Good buildings can only happen when there is a good client.  Great buildings can only happen when the client has vision and a commitment that exceeds beyond reasonableness.  We thank the University of Chicago, who along with the family of David and Reva Logan were unreasonable in their belief that a building could change the lives of students and those in their community  . . .
Williams and Tsien's statement was read by Logan Center Executive Director Bill Michael, who added, "Like many of the other clients in the room, I will never admit with my colleagues to being unreasonable.  On the other hand, I do believe that great buildings come from collaboration and the Logan Center is one such building."  [You can see our tour of the Logan Center and read the interview with Williams and Tsien here.]

"The architecture is really about the journey of discovery," added University Architect Steven Weisenthal, "which is in many ways what the melange of materials, volumes, spaces, vistas is - you never know what you're going to find next."
"There is a saying," said Carol Ross Barney, architect of the third winner, the new Morgan Street CTA Station,  "that I would like to debunk totally here today .  The saying that 'it's good enough for government.'  Because I'm going to tell you how gratifying it is to work with CDOT, work with the people at the City of Chicago .  They're devoted; they're dedicated .  This - it's not even a building -  it's infrastructure; it's the blood and guts of our city." Added Chicago Department of Transportation Commissioner Gabe Klein, "We have a small but very experienced team and they work very hard and I think more important they work really smart."  He cited the role of the station in supporting the accelerating revitalization of its Fulton Market neighborhood. [You can see our photo review of the Morgan Street Station here.]
from left: Chicago Architecture Foundation President Lynn Osmond, the top of Steve Stein's head, Carol Ross Barney, Gabe Klein

Shannon Stewart, CEO of Inspiration Corporation, thanked Larry Kearns of Wheeler Kearns Architects for the success of the fourth winner, the Inspiration Kitchens in Garfield Park, supporting a mission of  "helping people who are homeless or low income getting culinary skills and then moving to the food industry and in addition to that, it also is a place that we provide free meals to people who are working but who are still struggling to make the ends meet.  Larry Kearns and Chris Spencer. . . are awesome architects. and they made it easy for us to be good patrons because they really led us to great choices and making a beautiful building."
Inspiration Kitchens, courtesy Wheeler Kearns Architects
There were also two honorable mention awards,  for the Black Ensemble Theater from Morris Architects Planners. . .
Black Ensemble Theater, courtesy Morris Architects Planners
. . . and the   Instituto Health Sciences Career Academy from JGMA and Ghafari.
Instituto Health Sciences Career Academy High School, courtesy JGMA
The awards were determined by a blue-ribbon jury chaired by Stanley Tigerman and including Joseph Burns, Roberta Feldman, Reed Kreloff, Mike McCaskey, Cathleen McGuigan, Steve Stein and John Ronan.
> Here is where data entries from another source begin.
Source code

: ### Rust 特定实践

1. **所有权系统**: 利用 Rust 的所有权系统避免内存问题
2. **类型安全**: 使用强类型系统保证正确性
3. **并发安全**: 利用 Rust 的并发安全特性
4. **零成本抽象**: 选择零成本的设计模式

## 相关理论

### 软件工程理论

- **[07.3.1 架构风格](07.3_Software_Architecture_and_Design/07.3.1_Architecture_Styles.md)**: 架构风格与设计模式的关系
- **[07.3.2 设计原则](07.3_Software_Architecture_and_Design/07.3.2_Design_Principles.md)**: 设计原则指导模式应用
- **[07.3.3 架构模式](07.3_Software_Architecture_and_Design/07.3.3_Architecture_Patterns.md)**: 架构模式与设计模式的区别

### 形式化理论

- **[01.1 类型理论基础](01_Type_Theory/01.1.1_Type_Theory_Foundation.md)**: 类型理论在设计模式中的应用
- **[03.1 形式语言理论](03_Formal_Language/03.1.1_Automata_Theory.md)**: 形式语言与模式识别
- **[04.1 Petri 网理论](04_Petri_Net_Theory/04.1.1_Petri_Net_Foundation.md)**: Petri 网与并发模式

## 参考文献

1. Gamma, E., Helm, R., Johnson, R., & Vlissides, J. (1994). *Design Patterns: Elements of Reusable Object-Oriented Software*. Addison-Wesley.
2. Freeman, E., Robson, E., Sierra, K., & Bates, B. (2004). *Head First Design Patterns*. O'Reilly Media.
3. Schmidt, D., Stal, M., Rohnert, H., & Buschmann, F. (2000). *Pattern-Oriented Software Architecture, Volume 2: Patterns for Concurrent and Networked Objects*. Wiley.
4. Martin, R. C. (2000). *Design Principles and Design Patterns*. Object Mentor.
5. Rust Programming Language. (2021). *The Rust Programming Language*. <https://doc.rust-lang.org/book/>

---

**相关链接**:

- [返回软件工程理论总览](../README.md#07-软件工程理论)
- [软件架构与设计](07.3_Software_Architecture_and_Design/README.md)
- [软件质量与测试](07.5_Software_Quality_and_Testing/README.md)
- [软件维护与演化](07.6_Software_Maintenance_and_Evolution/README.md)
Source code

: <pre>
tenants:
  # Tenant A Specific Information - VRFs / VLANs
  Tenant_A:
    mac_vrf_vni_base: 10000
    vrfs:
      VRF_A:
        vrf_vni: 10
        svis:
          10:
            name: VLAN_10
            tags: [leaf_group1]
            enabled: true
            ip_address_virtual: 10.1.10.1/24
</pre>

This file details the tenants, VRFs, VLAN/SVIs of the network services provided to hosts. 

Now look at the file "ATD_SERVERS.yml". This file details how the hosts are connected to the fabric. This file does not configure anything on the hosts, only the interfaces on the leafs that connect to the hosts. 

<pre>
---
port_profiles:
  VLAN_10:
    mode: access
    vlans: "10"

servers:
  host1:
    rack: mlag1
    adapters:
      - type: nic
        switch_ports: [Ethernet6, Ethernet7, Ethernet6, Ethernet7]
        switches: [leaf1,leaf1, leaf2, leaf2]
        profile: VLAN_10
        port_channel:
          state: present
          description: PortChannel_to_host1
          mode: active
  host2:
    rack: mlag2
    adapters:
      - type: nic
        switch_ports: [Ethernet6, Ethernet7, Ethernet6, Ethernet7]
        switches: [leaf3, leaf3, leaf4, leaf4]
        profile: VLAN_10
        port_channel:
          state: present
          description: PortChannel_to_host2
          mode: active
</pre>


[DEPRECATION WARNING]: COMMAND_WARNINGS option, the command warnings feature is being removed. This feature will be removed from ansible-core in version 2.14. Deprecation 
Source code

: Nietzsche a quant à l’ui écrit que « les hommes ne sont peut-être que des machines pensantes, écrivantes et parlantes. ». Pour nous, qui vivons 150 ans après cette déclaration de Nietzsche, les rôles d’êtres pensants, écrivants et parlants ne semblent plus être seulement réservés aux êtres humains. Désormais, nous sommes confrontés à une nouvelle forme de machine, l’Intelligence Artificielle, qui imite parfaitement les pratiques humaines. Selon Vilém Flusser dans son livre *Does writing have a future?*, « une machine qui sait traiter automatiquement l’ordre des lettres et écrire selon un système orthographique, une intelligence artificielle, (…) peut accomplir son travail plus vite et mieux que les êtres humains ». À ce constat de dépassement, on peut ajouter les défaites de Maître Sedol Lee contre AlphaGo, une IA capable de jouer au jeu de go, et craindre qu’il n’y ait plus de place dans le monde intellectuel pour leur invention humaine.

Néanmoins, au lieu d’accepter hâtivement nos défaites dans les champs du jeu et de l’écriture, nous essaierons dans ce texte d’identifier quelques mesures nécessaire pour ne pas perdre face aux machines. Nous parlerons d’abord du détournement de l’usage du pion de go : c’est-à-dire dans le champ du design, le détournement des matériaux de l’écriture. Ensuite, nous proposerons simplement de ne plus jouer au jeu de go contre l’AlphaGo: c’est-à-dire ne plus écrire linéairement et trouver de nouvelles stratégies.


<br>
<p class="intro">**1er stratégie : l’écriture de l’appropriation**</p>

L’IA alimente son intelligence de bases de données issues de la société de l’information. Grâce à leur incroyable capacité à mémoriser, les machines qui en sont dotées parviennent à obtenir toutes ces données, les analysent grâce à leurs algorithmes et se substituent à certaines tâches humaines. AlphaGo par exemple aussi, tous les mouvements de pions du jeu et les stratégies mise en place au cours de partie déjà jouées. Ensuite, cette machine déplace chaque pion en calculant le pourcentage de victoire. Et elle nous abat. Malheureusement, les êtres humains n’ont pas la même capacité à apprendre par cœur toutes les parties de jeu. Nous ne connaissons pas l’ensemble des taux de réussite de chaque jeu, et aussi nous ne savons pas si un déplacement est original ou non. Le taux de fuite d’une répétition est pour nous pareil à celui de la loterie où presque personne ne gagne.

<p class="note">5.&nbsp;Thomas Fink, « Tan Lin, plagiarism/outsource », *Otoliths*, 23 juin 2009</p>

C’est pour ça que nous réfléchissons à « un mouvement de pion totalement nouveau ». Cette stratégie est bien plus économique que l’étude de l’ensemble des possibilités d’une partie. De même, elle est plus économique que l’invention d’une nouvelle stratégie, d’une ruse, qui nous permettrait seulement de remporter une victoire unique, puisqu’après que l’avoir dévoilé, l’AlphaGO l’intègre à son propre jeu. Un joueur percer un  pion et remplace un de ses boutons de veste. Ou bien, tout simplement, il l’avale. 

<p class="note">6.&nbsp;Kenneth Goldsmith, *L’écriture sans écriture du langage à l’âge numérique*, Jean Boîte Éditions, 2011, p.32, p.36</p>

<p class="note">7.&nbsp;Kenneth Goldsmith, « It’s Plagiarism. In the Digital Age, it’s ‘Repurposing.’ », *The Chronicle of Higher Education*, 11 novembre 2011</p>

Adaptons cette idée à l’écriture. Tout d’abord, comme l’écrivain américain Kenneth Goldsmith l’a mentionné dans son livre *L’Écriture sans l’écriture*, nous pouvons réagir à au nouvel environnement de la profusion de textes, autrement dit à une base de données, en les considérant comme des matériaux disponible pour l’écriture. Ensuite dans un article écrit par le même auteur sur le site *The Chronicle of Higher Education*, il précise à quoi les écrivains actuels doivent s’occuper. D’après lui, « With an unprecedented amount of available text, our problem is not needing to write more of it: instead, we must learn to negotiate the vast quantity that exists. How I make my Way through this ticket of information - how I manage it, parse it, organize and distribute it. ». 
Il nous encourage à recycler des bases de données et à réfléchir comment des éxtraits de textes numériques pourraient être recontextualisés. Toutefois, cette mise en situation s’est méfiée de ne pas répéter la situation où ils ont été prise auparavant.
Even the 19 nominees that did not win awards - from the new City Target on State, the Roosevelt University Tower. Burberry on Michigan, the Museum of Broadcast Communications, and the Old Town School of Folk Music -  would seem to prove that enlightened patronage, the kind that actually enriches and extends the glory of Chicago Architecture, is far from impossible.  If only the builders of all those deadening residential towers could take the hint.